OpenID4VP workstream updates

(Mike) This is a proposal to have a discussion about the queries we want when requesting the presentation of a credential with the OpenID4VP group. Will have a discussion in that WG on Thursday. What we’d like to talk about in this CG is what properties we want in the API we’re creating for the queries that we’re making for credentials. There is an issue in the OpenID4VP repository. We were hoping to get a special topic call about it. https://github.com/openid/OpenID4VP/issues/112

(Kyle) Can summarize my point in a comment and you can find a better time.

(Mike) would rather have this on a call next week.

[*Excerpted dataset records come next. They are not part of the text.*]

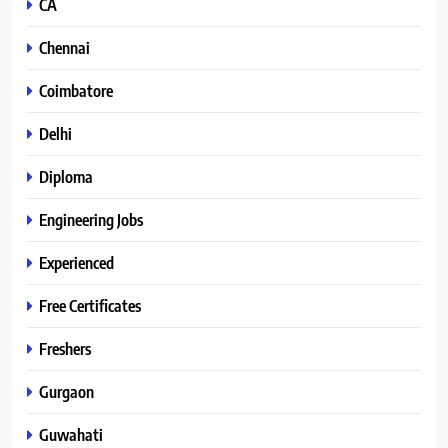
CA
Chennai
Coimbatore
Delhi
Diploma
Engineering Jobs
Experienced
Free Certificates
Freshers
Gurgaon
Guwahati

(Kristina) We haven’t had this discussion in the working group yet, so the call will be about individual considerations.

(Kyle) my biggest concern is that we don’t end up with too many profiles.

(Tim) we will dedicate the B call on March 6 for this.

Editor's updates

(Marcos) we dropped “identity” terminology from the spec, including the Identity IDL interface

(Marcos) We also chose “digital” for the “credential request options”, because the API is about requesting “digital credentials”

(Marcos) We deferred as much terminology as possible to the Verifiable Credentials Model V2 spec (e..g, “issuer”, etc.) because that spec defines things really well (and we didn’t want to duplicate that work).

(Marcos) The editor’s reached out to Manu Sporny (editor of VC Data Model) to help up further align terminology. Manu sent two pull requests: https://github.com/WICG/digital-identities/pull/82 https://github.com/WICG/digital-identities/pull/83

(Marcos) We also looked at what’s left to do to integrate with Credential Management: We have documented what we need to do as part of https://github.com/WICG/digital-identities/issues/65 There is a little bit of spec work, but it’s not much. We have a really clear todo list.

(Marcos) That should be fairly quick to knock off, and the larger question around the actual request format now remains.

Reminders

Please look at Manu's PRs for an upcoming call:

2024-03-06 call will be dedicated to the OpenID4VP profile discussion, and more specifically query syntax for presentation.